A woman walked up to the house smoking a cigarette and wheeling a suitcase. Blythe watched her collapse the handle, pick up the bag, then climb up the stairs briskly, without hesitation.
“Can I help you?” Blythe asked, standing.
The woman had thick brown hair threaded heavily with gray and sharp dark eyes above an aquiline nose. Blythe guessed she was around her own age. “I doubt it,” the woman said. “I’m here to see my mother.”
With that, she brushed past Blythe and strode into the house.
Amelia considered the morning a success.
Marin came up short on her quest for sea glass but Amelia was pleased to find several white wentletraps and a handful of shells from Atlantic razor clams. Marin picked up a sea urchin skeleton, which fascinated her, but it was ugly and she ultimately tossed it back into the sea.

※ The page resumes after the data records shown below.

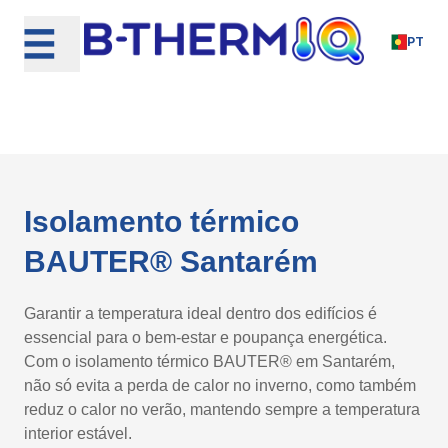
Skip
to
PT
content
Isolamento térmico
BAUTER® Santarém
Garantir a temperatura ideal dentro dos edifícios é
essencial para o bem-estar e poupança energética.
Com o isolamento térmico BAUTER® em Santarém,
não só evita a perda de calor no inverno, como também
reduz o calor no verão, mantendo sempre a temperatura
interior estável.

When it was clear the beach had yielded all that it would that day, Amelia ventured to ask Marin, “Are you at all curious about my son? It’s okay to ask, you know.”

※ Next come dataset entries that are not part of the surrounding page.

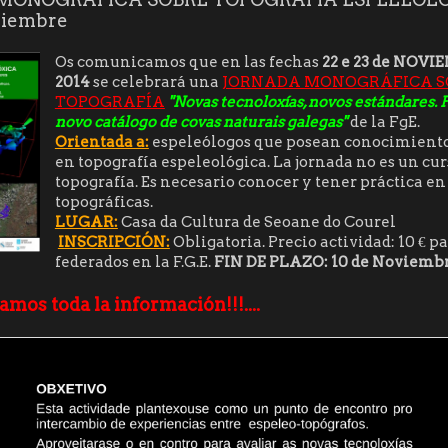
viembre
Os comunicamos que en las fechas
22 e 23 de NOVI
2014
se celebrará una
JORNADA MONOGRÁFICA S
TOPOGRAFÍA
"Novas tecnoloxías, novos estándares.
novo catálogo de covas naturais galegas"
de la FgE.
Orientada a:
espeleólogos que posean conocimiento
en topografía espeleológica. La jornada no es un cur
topografía. Es necesario conocer y tener práctica en
topográficas.
LUGAR:
Casa da Cultura de Seoane do Courel
INSCRIPCIÓN:
Obligatoria. Precio actividad: 10 € pa
federados en la F.G.E.
FIN DE PLAZO: 10 de Noviemb
amos toda la información!!!....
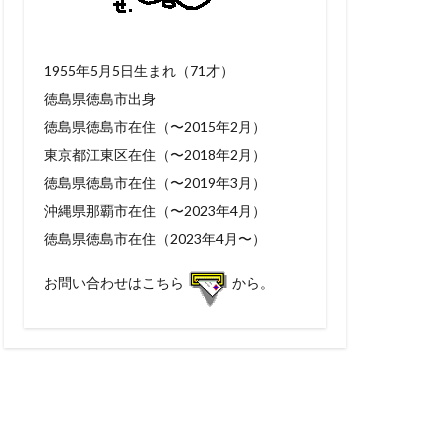
1955年5月5日生まれ（71才）
徳島県徳島市出身
徳島県徳島市在住（〜2015年2月）
東京都江東区在住（〜2018年2月）
徳島県徳島市在住（〜2019年3月）
沖縄県那覇市在住（〜2023年4月）
徳島県徳島市在住（2023年4月〜）
お問い合わせはこちら
から。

“I really don’t want to talk about him. I mean, no offense, but he was just a sperm donor. My father is my father.”
Amelia nodded. She did not take offense. It was a difficult situation, and Marin was handling it as well as anyone could be expected to. While she accepted the turn of events on the surface, she clearly rejected it on a deeper level. It was a process, and Amelia knew that one week wasn’t enough for her to work through it all. She just hoped she would keep in touch, and if the day came when Marin wanted to really talk, Amelia would be there for her.
They got back into the car and Marin busied herself looking at the shells.
“Isn’t it amazing how the beach gives up her treasures? Every day, a gift,” Amelia said.
Marin smiled.
They inched along in the car, the five-minute drive now hitting the ten-minute mark. Commercial Street was jammed with traffic.
“I just realized something. There’s no traffic light on this street,” Marin said.